__Excerpted text__:
----
William Somerville FRS FRSE FLS LRCP (1771 – 25 June 1860) was a Scottish physician and inspector of the Army Medical Board. He was the husband of eminent mathematician and scientist Mary Somerville and father of four.

==Life==
Somerville was descended from the ancient family of Somerville of Cambusnethan, a branch of the Somervilles of Drum, who were ennobled in 1424.

He was born on 22 April 1771 the eldest son of the Rev Dr Thomas Somerville DD FRSE, minister of Jedburgh and his wife Martha Charters. He was educated near his home in Jedburgh.

He studied medicine at Aberdeen University, specialising in surgery. He graduated MB ChB around 1790 then would have undergone practical experience before receiving his doctorate (MD) in 1800.

In 1801 he and Petrus Johannes Truter led the Truter-Somerville Expedition into Africa, which reached Bechuanaland.

In 1806 he entered the British Army as Garrison Surgeon to the Cape Colony in South Africa, and was present at the taking of the Cape of Good Hope.

From 1807 to 1811 he served in Canada as Inspector Of Hospitals, under his friend Sir James Craig. He served in Sicily 1811 to 1813.

In 1813 he was appointed Deputy Inspector of Military Hospitals in Scotland, and he then settled in Edinburgh, at 53 Northumberland Street in Edinburgh's Second New Town. In the same year he was elected a Fellow of the Royal Society of Edinburgh. His proposers were Sir Henry Wellwood Moncreiff, Dr James Gregory, and John Playfair.

In 1816 he was appointed one of the principal medical inspectors of the Army Medical Board of England. He was admitted a Licentiate of the Royal College of Physicians in 1817 was elected a fellow of the Royal Society.

In 1819 he became Physician to the Chelsea Hospital in London, caring for retired soldiers (generally known as the Chelsea Pensioners). In London he lived with his family at Hanover Square, Westminster.

Somerville was an active member of the Athenaeum Club from its founding in 1824.
----
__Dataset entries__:
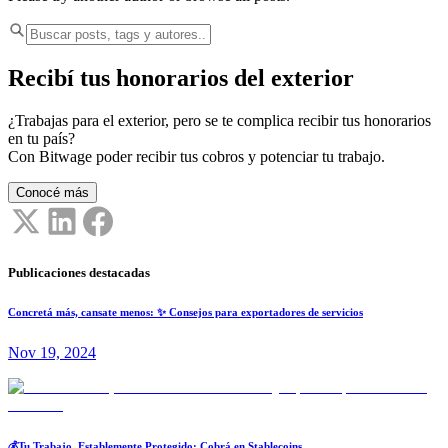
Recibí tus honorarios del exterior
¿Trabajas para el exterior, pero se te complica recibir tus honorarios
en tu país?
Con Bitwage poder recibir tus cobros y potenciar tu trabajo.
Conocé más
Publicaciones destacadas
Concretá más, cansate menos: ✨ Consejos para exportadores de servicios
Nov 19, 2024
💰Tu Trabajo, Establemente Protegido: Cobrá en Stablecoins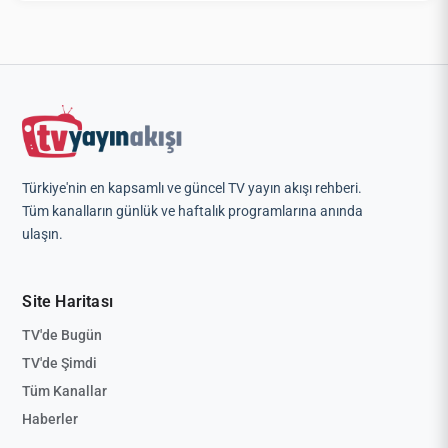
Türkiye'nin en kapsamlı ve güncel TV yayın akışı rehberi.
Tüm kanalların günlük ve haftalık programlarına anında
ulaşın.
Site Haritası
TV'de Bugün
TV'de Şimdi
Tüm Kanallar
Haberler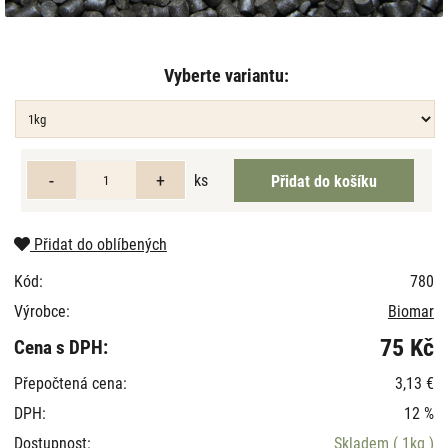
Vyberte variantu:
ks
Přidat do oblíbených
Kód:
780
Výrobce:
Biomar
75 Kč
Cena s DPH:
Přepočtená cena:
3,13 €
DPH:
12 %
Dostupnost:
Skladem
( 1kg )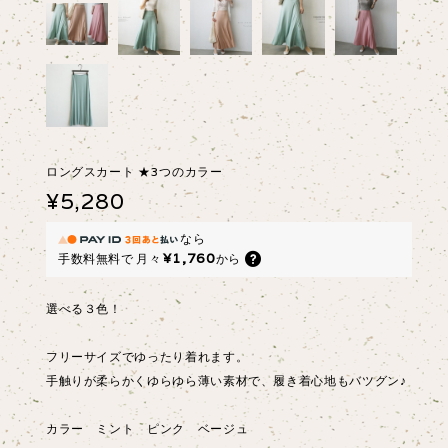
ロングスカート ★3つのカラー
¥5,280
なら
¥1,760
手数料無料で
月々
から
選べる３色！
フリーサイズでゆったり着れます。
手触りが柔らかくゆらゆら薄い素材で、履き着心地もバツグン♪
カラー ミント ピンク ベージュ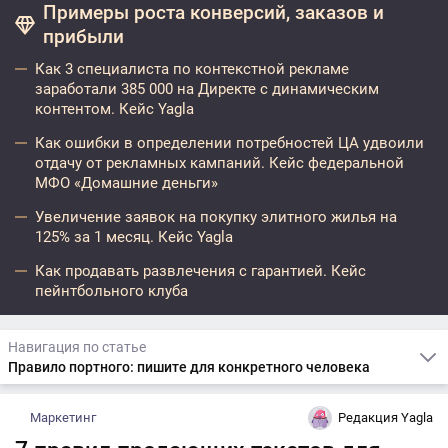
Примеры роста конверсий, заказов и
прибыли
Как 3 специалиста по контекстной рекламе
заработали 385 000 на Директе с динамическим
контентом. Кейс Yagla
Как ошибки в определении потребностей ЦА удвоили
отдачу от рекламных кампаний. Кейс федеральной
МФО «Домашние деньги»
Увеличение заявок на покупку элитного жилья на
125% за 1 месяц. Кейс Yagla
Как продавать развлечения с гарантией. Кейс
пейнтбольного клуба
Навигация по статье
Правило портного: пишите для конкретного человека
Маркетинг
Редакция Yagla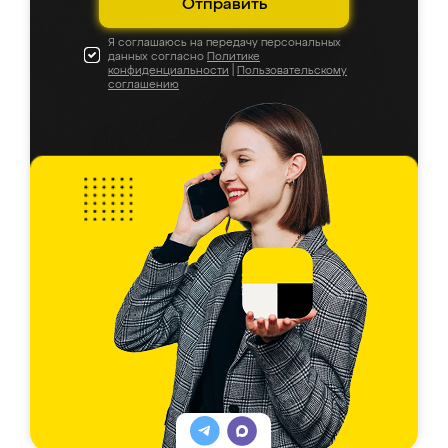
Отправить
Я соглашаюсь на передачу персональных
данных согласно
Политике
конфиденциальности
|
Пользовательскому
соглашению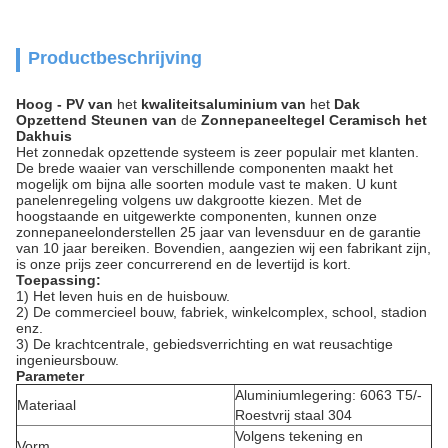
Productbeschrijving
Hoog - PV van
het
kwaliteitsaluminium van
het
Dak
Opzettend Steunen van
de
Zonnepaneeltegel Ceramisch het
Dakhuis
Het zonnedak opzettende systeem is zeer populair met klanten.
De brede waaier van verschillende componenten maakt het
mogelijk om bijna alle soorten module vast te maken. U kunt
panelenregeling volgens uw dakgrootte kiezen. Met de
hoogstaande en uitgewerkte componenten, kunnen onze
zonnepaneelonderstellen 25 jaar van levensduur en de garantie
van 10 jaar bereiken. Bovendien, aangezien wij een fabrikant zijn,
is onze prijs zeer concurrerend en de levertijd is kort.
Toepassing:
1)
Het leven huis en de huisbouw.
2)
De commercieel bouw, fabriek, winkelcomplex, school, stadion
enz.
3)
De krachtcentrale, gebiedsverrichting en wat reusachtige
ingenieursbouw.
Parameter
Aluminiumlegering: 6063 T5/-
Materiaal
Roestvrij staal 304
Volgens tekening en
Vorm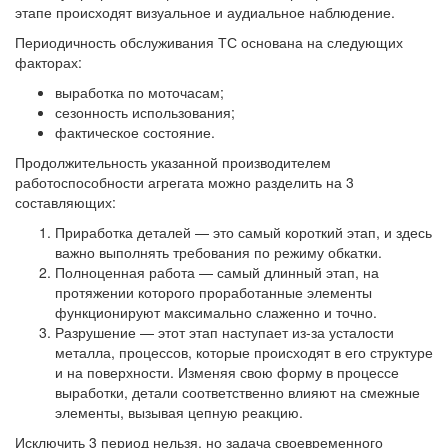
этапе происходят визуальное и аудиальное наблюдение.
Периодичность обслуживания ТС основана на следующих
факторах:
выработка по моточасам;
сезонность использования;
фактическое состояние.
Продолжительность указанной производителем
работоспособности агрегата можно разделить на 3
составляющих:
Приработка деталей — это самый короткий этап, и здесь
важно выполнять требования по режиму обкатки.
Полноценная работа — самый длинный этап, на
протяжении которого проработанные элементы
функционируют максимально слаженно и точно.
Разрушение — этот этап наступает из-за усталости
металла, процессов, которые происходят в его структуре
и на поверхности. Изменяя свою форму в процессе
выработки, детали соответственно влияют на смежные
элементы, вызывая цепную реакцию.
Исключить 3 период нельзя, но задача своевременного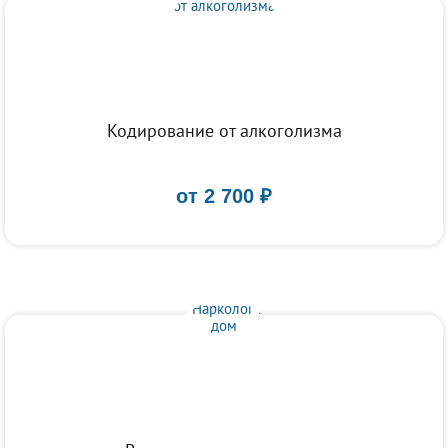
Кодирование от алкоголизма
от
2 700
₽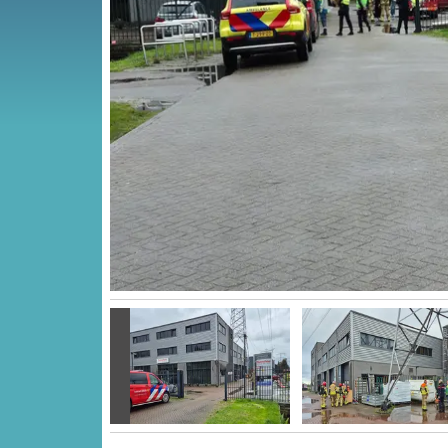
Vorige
----
Rewrite the passage on William Somerville above from "In 1813 he was" up to and including "Hanover Square, Westminster.", swapping "Chelsea Hospital" for "Greenwich Hospital".

__Solved problem__:
In 1813 he was appointed Deputy Inspector of Military Hospitals in Scotland, and he then settled in Edinburgh, at 53 Northumberland Street in Edinburgh's Second New Town. In the same year he was elected a Fellow of the Royal Society of Edinburgh. His proposers were Sir Henry Wellwood Moncreiff, Dr James Gregory, and John Playfair.

In 1816 he was appointed one of the principal medical inspectors of the Army Medical Board of England. He was admitted a Licentiate of the Royal College of Physicians in 1817 was elected a fellow of the Royal Society.

In 1819 he became Physician to the Greenwich Hospital in London, caring for retired soldiers (generally known as the Chelsea Pensioners). In London he lived with his family at Hanover Square, Westminster.